Всё ещё возбуждённая, компания вновь расселась по местам и продолжила беседу. Алмаз почти ничего рассказать не мог: стоял привязанный за хлевом и, конечно, вражеских планов не слышал. Его пинали (иногда ему удавалось дать сдачи), и били, и угрожали смертью, если он откажется признать, что это Аслана выводят и показывают по ночам. И казнили бы этим утром, если б его не спасли. Что сделали с ягнёнком, он не знал.
Первым делом надо было решить, стоит ли идти к хлеву этой же ночью, чтоб показать осла всем нарнийцам, или же двигаться к востоку, навстречу войску, которое кентавр Руномудр ведёт из Кэр-Параваля, и напасть на обезьяну Хитра и тархистанцев. Тириан больше склонялся к первому плану: ему претила сама мысль, что обезьяна будет морочить его народ хоть минутой дольше. С другой стороны, после встречи с гномами он уже не был уверен, что появление Лопуха раскроет глаза народу.
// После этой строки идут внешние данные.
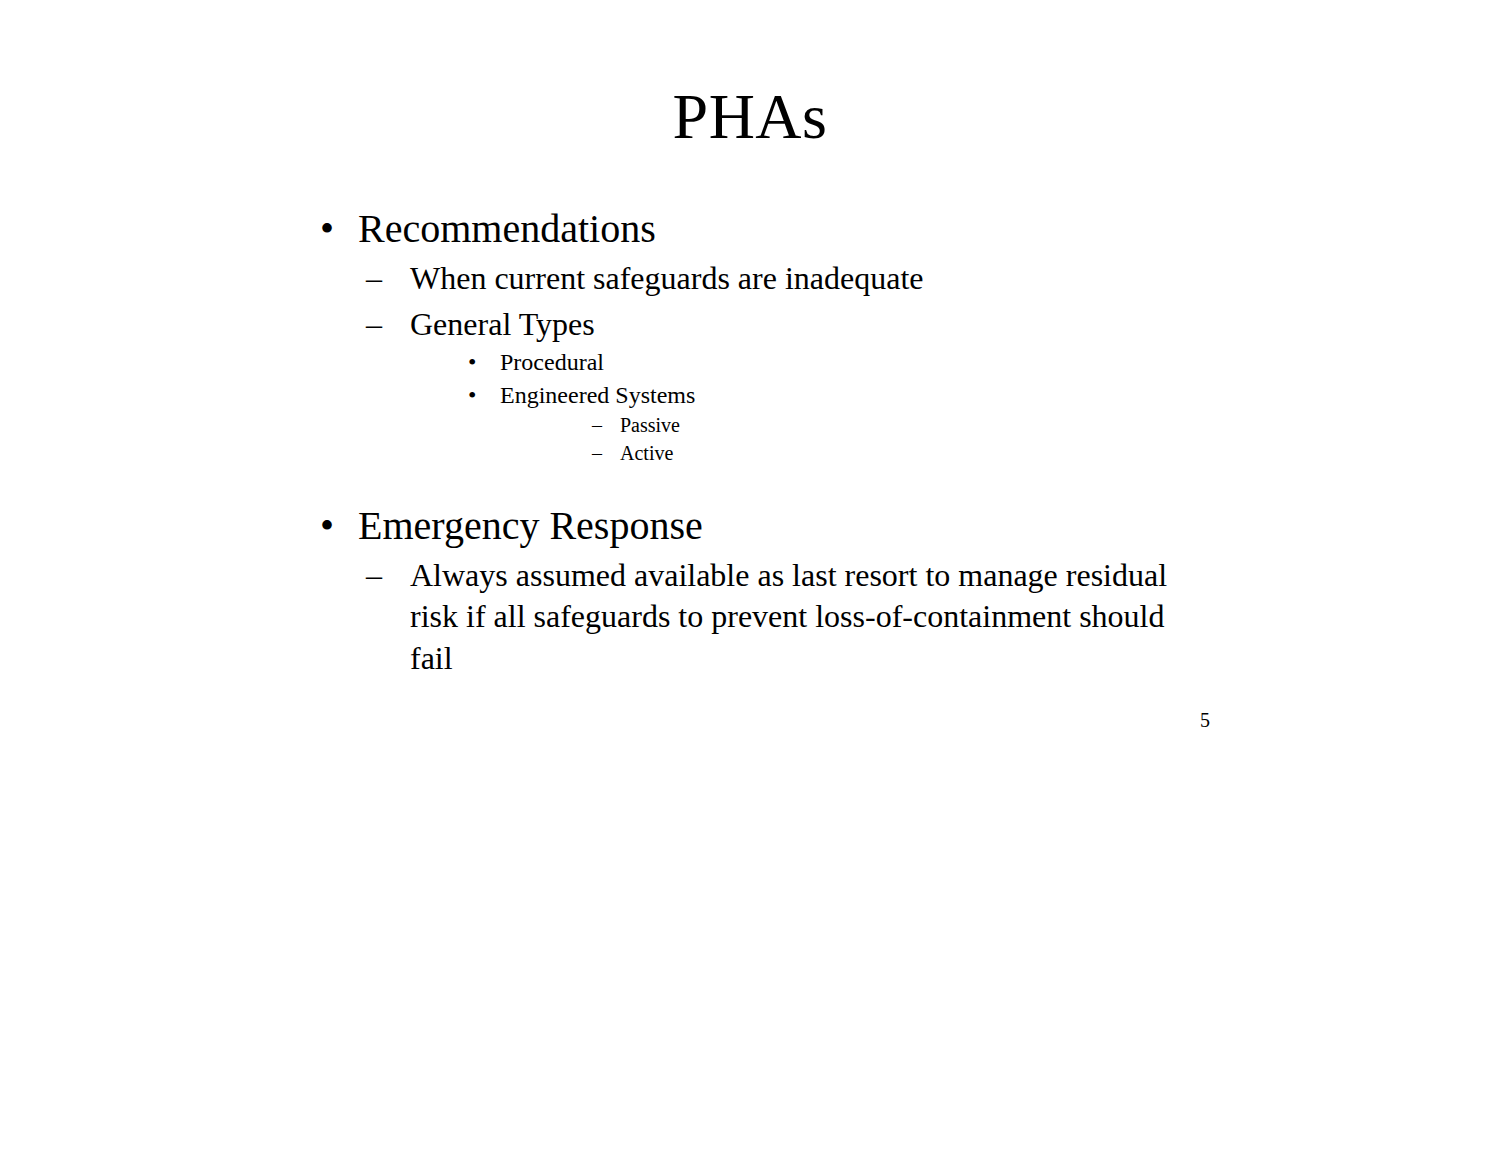PHAs
Recommendations
When current safeguards are inadequate
General Types
Procedural
Engineered Systems
Passive
Active
Emergency Response
Always assumed available as last resort to manage residual risk if all safeguards to prevent loss-of-containment should fail
5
Да и нельзя забывать, сколько там тархистанских солдат. Поггин говорил, около тридцати. Тириан не сомневался, что если все нарнийцы встанут на его сторону, то он, Алмаз, дети и Поггин (на Лопуха они не слишком полагались) могут рассчитывать на победу. Но что, если половина нарнийцев вроде вчерашних гномов сядут и будут просто наблюдать, а то и драться против них? Рисковать страшно. Кроме того, там сейчас это чудище — Таш. Чего ждать от неё?
Поггин считал, что обезьяну не вредно на денёк-другой оставить наедине с проблемами. Выводить и показывать теперь некого. Пусть попробует объяснить зверям, которые будут ночь за ночью ждать Аслана, почему его нет. Тогда даже у самых легковерных появятся сомнения.
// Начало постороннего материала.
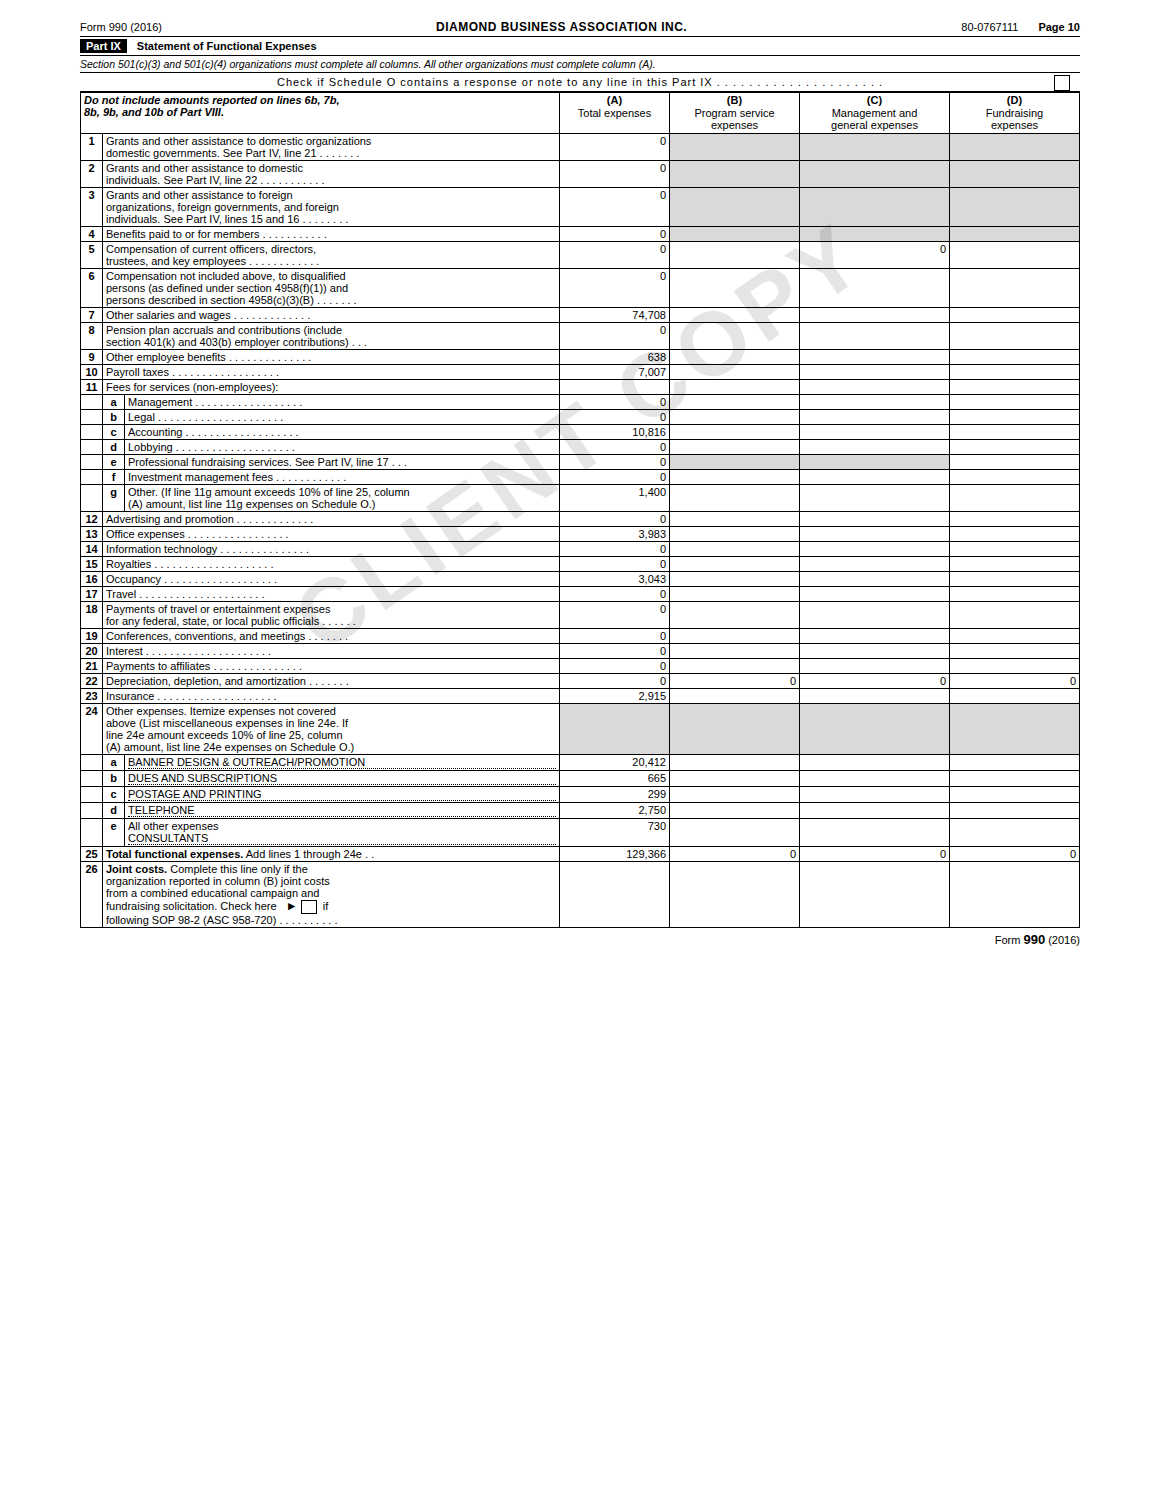CLIENT COPY
Form 990 (2016)
DIAMOND BUSINESS ASSOCIATION INC.
80-0767111
Page 10
Part IX
Statement of Functional Expenses
Section 501(c)(3) and 501(c)(4) organizations must complete all columns. All other organizations must complete column (A).
Check if Schedule O contains a response or note to any line in this Part IX . . . . . . . . . . . . . . . . . . . . .
| Do not include amounts reported on lines 6b, 7b, 8b, 9b, and 10b of Part VIII. | (A) Total expenses | (B) Program service expenses | (C) Management and general expenses | (D) Fundraising expenses |
| 1 | Grants and other assistance to domestic organizations domestic governments. See Part IV, line 21 . . . . . . . | 0 | | | |
| 2 | Grants and other assistance to domestic individuals. See Part IV, line 22 . . . . . . . . . . . | 0 | | | |
| 3 | Grants and other assistance to foreign organizations, foreign governments, and foreign individuals. See Part IV, lines 15 and 16 . . . . . . . . | 0 | | | |
| 4 | Benefits paid to or for members . . . . . . . . . . . | 0 | | | |
| 5 | Compensation of current officers, directors, trustees, and key employees . . . . . . . . . . . . | 0 | | 0 | |
| 6 | Compensation not included above, to disqualified persons (as defined under section 4958(f)(1)) and persons described in section 4958(c)(3)(B) . . . . . . . | 0 | | | |
| 7 | Other salaries and wages . . . . . . . . . . . . . | 74,708 | | | |
| 8 | Pension plan accruals and contributions (include section 401(k) and 403(b) employer contributions) . . . | 0 | | | |
| 9 | Other employee benefits . . . . . . . . . . . . . . | 638 | | | |
| 10 | Payroll taxes . . . . . . . . . . . . . . . . . . | 7,007 | | | |
| 11 | Fees for services (non-employees): | | | | |
| | a | Management . . . . . . . . . . . . . . . . . . | 0 | | | |
| | b | Legal . . . . . . . . . . . . . . . . . . . . . | 0 | | | |
| | c | Accounting . . . . . . . . . . . . . . . . . . . | 10,816 | | | |
| | d | Lobbying . . . . . . . . . . . . . . . . . . . . | 0 | | | |
| | e | Professional fundraising services. See Part IV, line 17 . . . | 0 | | | |
| | f | Investment management fees . . . . . . . . . . . . | 0 | | | |
| | g | Other. (If line 11g amount exceeds 10% of line 25, column (A) amount, list line 11g expenses on Schedule O.) | 1,400 | | | |
| 12 | Advertising and promotion . . . . . . . . . . . . . | 0 | | | |
| 13 | Office expenses . . . . . . . . . . . . . . . . . | 3,983 | | | |
| 14 | Information technology . . . . . . . . . . . . . . . | 0 | | | |
| 15 | Royalties . . . . . . . . . . . . . . . . . . . . | 0 | | | |
| 16 | Occupancy . . . . . . . . . . . . . . . . . . . | 3,043 | | | |
| 17 | Travel . . . . . . . . . . . . . . . . . . . . . | 0 | | | |
| 18 | Payments of travel or entertainment expenses for any federal, state, or local public officials . . . . . . | 0 | | | |
| 19 | Conferences, conventions, and meetings . . . . . . . | 0 | | | |
| 20 | Interest . . . . . . . . . . . . . . . . . . . . . | 0 | | | |
| 21 | Payments to affiliates . . . . . . . . . . . . . . . | 0 | | | |
| 22 | Depreciation, depletion, and amortization . . . . . . . | 0 | 0 | 0 | 0 |
| 23 | Insurance . . . . . . . . . . . . . . . . . . . . | 2,915 | | | |
| 24 | Other expenses. Itemize expenses not covered above (List miscellaneous expenses in line 24e. If line 24e amount exceeds 10% of line 25, column (A) amount, list line 24e expenses on Schedule O.) | | | | |
| | a | BANNER DESIGN & OUTREACH/PROMOTION | 20,412 | | | |
| | b | DUES AND SUBSCRIPTIONS | 665 | | | |
| | c | POSTAGE AND PRINTING | 299 | | | |
| | d | TELEPHONE | 2,750 | | | |
| | e | All other expenses CONSULTANTS | 730 | | | |
| 25 | Total functional expenses. Add lines 1 through 24e . . | 129,366 | 0 | 0 | 0 |
| 26 | Joint costs. Complete this line only if the organization reported in column (B) joint costs from a combined educational campaign and fundraising solicitation. Check here ► if following SOP 98-2 (ASC 958-720) . . . . . . . . . . | | | | |
Form 990 (2016)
В конце концов все согласились, что лучше всего идти навстречу Руномудру. И только они так решили, как сразу удивительно повеселели. Я вовсе не думаю, что кто-нибудь из них боялся драки (исключая, может быть, Джил или Юстаса). Мне кажется, каждый из них в глубине души предпочитал не приближаться, по крайней мере пока, к ужасному птицеголовому существу, видимому или невидимому, обитавшему теперь, наверное, в хлеву на холме. В любом случае, когда примешь решение, на душе становится легче.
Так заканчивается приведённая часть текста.